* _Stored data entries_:

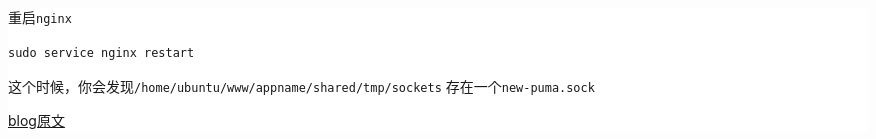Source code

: 重启`nginx`
```shell
sudo service nginx restart
```
这个时候，你会发现`/home/ubuntu/www/appname/shared/tmp/sockets` 存在一个`new-puma.sock`

[blog原文](http://blog.csdn.net/hesonggg/article/details/52327266)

* _Action item_:
For every entry, return its exact wording and leave out any image.

* _Answer below_:
Source code

: 重启`nginx`
```shell
sudo service nginx restart
```
这个时候，你会发现`/home/ubuntu/www/appname/shared/tmp/sockets` 存在一个`new-puma.sock`

[blog原文](http://blog.csdn.net/hesonggg/article/details/52327266)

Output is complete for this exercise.